87. La note Di Rupo représente un “tsunami fiscal”, clament les organisations patronales et les libéraux, NVA en tête. C’est ainsi qu’ils qualifient la proposition d’un impôt temporaire de 0,5% sur les fortunes supérieures à 1,25 million d’euros après déduction de la partie destinée au logement ou à l’activité professionnelle. Sans cadastre de fortune ni abolition du secret bancaire, cette mesure est par ailleurs inapplicable. En plus de cela, il y a le plafonnement de la déduction de l’intérêt notionnel, à 3% au lieu de 3,42%, et surtout, l’abolition de la possibilité de transférer à l’année suivante la partie de la déduction qu’on ne prend pas à une année donnée. Les PME pourraient par contre déduire un demi-pourcent supplémentaire. Le fait que l’exonération fiscale sur les comptes d’épargne soit calculée selon la déclaration d’impôts est une mesure superflue, tout comme d’ailleurs l’augmentation du précompte mobilier sur l’intérêt de 15 à 20%, qui va aussi et surtout toucher les petits épargnants. Tout ceci va être instrumentalisé pour miner la légitimité de l’ensemble des mesures. Un impôt sur les plus-values de 25% sur la vente des effets entre une et huit années après achat, et surtout de 50% pour la vente avant une année, vise les profits des investissements spéculatifs, mais la mesure est minée si l’on accepte le fait que les moinsvalues sont calculées sur la somme des plus-values imposables.

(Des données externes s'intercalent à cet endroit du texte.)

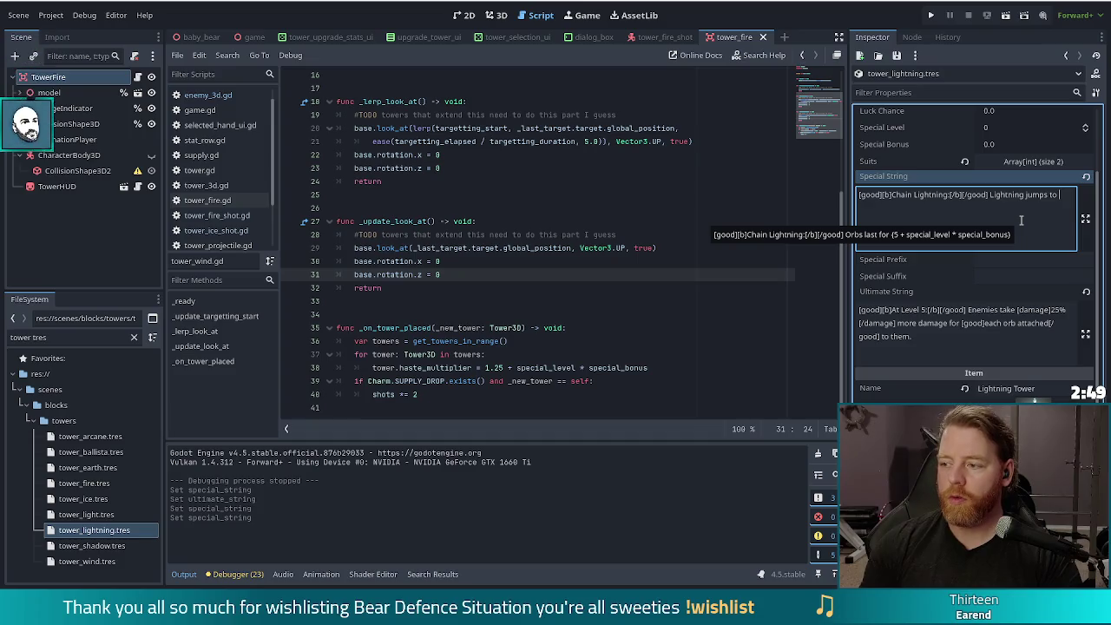
pyautogui.write('(special')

88. Tout cela n’est donc pas grand chose. C’est insuffisant que pour pouvoir faire avaler les mesures antisociales aux syndicats. Mais comparé à ce que revendique la majorité de droite des politiciens flamands, c’est énorme. En Wallonie et à Bruxelles, ils n’ont que le MR pour tenir pareille position. Il y a quelques années, certains pensaient encore que c’en était fini avec le PS, que le MR allait prendre la première place, que Reynders allait devenir le tout premier Premier ministre francophone depuis Van den Boeynants en ’79, qu’une coalition orange-bleue était en préparation, que BHV ne serait jamais scindé sans élargissement de Bruxelles, et que contrairement au cartel CD&V – N-VA, le MR – formé en 1993 par la fusion du PRL, du FDF et du MCC – ne pouvait plus être séparé après toutes ces années, ou encore qu’une scission de la Belgique était à l’ordre du jour pour au tout au plus les cinq années à venir (c’était en 2007), et qu’on allait tous un jour d’une manière ou d’une autre se réveiller dans une confédération. C’est toujours bien de revenir en arrière sur les vieux arguments pour pouvoir les comparer avec ce qui s’est réellement produit.

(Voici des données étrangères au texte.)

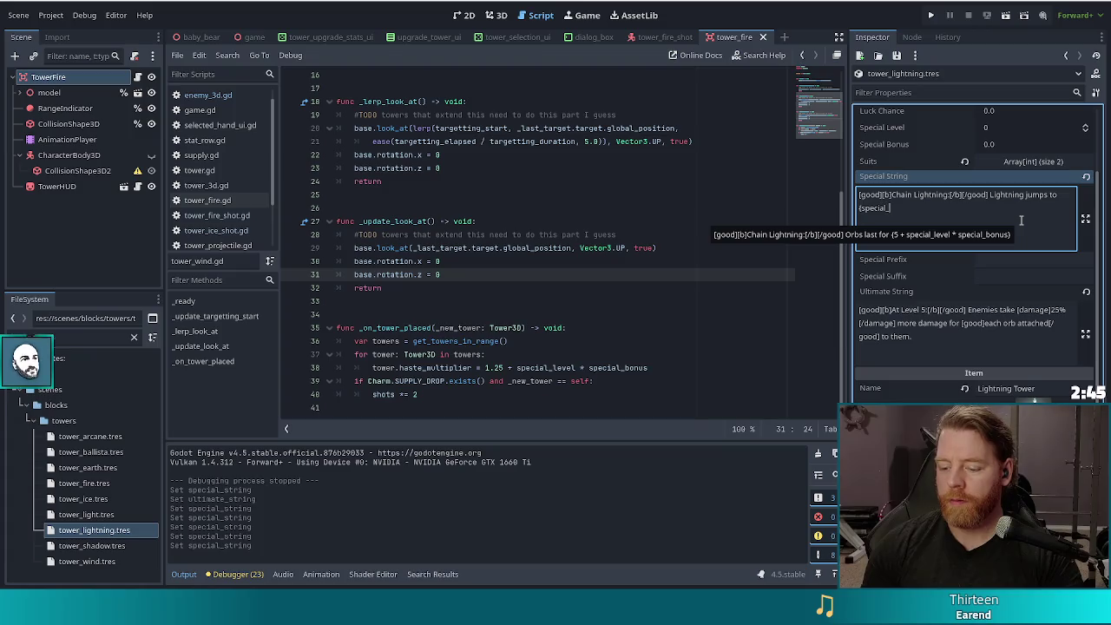
pyautogui.write('_level')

89. Encore un peu de patience : le gouvernement n’est pas encore là, et un obstacle peut encore arriver. Mais entretemps, le prix d’un échec devient tellement grand qu’il faudrait déjà bien déconner avant de pouvoir stopper la formation de ce gouvernement. Quand cela arrivera, ce sera une tripartite classique, éventuellement combinée aux verts. Ce gouvernement sera dirigé par Di Rupo, et pas par Reynders. Celui-ci a perdu sa dernière chance avec l’annonce du départ de Leterme vers l’OCDE. Postposer la réforme de l’État et élargir les compétences du gouvernement en affaires courantes est dès lors devenu impossible. BHV va être scissionné – pas immédiatement, pas totalement sans compensation, mais sans élargissement de Bruxelles. Le PS reste le parti politique dominant en Wallonie ; la scission du MR n’est certainement pas comparable à celle du cartel CD&V – N-VA, mais la pratique a maintenant prouvé que la scission de vieilles formations est possible. Sur une base capitaliste, il est impossible de garder la Belgique unie sur le long terme. Toute “scission de velours” est cependant exclue tant qu’il n’y a pas de majorité claire en sa faveur ni dans le mouvement ouvrier ni dans la bourgeoisie.
90. La 6e réforme de l’État qui est annoncée est importante – extrêmement importante même, selon Wilfried Martens. Elle fait suite à la plus longue crise politique de l’histoire belge, mais elle n’est pas pour autant copernicienne. Nous ne nous sommes pas encore réveillés dans une confédération. On a fini par trouver un compromis typiquement “à la belge”, où les deux communautés linguistiques peuvent présenter le bilan comme si elles avaient obtenu quelque chose. Cette fois-ci, cela a duré beaucoup plus longtemps que par le passé, presque 500 jours – et cela, après qu’il ait déjà fallu 194 jours en 2007 pour former un gouvernement. Ces longs délais proviennent du manque de moyens pour huiler ces réformes d’État pour les rendre plus faciles à avaler, comme c’était le cas habituellement auparavant. Bref, les Flamands peuvent être fiers d’avoir scissionné la circonscription électorale de BHV avec un minimum de compensations ; les francophones quant à eux peuvent parler du fait que dans les six communes à facilité, on peut maintenant voter pour des listes bruxelloises. En cas de non-nomination, les bourgmestres peuvent aller en appel devant la réunion générale bilingue du conseil d’État, ce que Damien Thierry du FDF appellent la “roulette russe”. Bien qu’elle puisse temporairement aider à supporter le poids écrasant de la surenchère communautaire, cette 6e réforme d’État ne va elle non plus pas conduire à une paix communautaire définitive. Au contraire, le développement des négociations et l’accord final contiennent déjà de nombreux ingrédients pour de nouvelles explosions communautaires.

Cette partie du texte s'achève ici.